According to reports, the Brazilian authorities have concluded that the boy’s death was caused by a viral infection, and not by the gene therapy. The news has been met with a surge in message volume on StockTwits, a popular platform for stock market chatter, with a 65% increase in sentiment. This shows that retail investors are sticking with Sarepta, despite the recent setback.
The FDA is also investigating the incident, but so far, no evidence has been found to link the therapy to the boy’s death. The European Medicines Agency (EMA) had earlier rejected Sarepta’s application for its gene therapy, citing concerns over its safety and efficacy. Additionally, the company had paused the shipment of its gene therapy in the US.
Despite these developments, retail investors seem to be unperturbed, with many of them continuing to hold out hope for the company’s prospects. The message volume on StockTwits has been extremely bullish, with many investors sharing their bullish views on the company’s future prospects.
One investor on StockTwits wrote, “I’m not worried about this incident. The company has been transparent, and the authorities have concluded that there’s no link to the therapy. I’m sticking with Sarepta and expecting big things from them in the future.”
Another investor added, “I’ve been following Sarepta for a while now, and I believe in their technology.
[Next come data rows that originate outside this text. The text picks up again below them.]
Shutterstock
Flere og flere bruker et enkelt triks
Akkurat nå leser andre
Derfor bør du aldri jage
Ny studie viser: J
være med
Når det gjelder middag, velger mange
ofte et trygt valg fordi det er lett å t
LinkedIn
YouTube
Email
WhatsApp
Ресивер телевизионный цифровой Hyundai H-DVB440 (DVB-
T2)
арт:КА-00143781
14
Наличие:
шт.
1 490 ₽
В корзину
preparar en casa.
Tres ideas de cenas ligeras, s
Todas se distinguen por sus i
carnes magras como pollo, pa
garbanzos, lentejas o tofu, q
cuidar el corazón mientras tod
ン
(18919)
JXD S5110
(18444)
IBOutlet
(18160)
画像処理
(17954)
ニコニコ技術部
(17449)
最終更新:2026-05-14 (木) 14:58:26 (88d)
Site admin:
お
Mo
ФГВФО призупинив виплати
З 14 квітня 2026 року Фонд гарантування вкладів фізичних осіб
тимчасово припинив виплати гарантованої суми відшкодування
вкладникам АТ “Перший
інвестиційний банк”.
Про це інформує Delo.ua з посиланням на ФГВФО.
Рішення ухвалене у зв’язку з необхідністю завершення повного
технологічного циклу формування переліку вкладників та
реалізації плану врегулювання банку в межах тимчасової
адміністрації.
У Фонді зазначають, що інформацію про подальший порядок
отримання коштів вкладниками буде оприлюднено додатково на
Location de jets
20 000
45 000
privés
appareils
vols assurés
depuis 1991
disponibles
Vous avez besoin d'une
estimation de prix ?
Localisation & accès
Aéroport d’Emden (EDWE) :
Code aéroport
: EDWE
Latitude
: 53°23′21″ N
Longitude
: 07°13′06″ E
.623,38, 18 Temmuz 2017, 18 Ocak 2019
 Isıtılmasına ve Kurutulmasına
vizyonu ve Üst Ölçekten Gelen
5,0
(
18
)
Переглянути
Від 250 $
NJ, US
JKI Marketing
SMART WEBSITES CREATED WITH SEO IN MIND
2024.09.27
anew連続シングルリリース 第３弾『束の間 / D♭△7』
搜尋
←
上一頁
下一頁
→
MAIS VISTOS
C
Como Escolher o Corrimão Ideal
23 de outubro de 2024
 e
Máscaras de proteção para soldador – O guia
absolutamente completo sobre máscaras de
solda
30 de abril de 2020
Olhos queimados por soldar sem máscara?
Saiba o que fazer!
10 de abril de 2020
Yes, there may be setbacks, but the company is committed to making a difference in the lives of patients. I’m confident that they will overcome this hurdle and come out stronger on the other side.”
The enthusiasm of retail investors is not surprising, given the potential of Sarepta’s gene therapy to revolutionize the treatment of Duchenne muscular dystrophy. The disease is a rare genetic disorder that affects approximately 1 in 5,000 boys, causing progressive muscle weakness and wasting.
Sarepta’s gene therapy, Elevidys, has shown promising results in clinical trials, with patients experiencing significant improvements in muscle strength and function. The therapy works by delivering a functional copy of the dystrophin gene to patients, which helps to restore muscle function and slow down the progression of the disease.
The company has also made significant progress in its research and development efforts, with several clinical trials underway to test the safety and efficacy of its gene therapy. The FDA has granted Sarepta fast-track designation for its gene therapy, which is expected to expedite the review process.
In conclusion, despite the recent setback, retail investors seem to be sticking with Sarepta, citing the lack of linkage between the therapy and the boy’s death. The company’s gene therapy has the potential to revolutionize the treatment of Duchenne muscular dystrophy, and many investors believe that it will overcome the current challenges and come out stronger on the other side.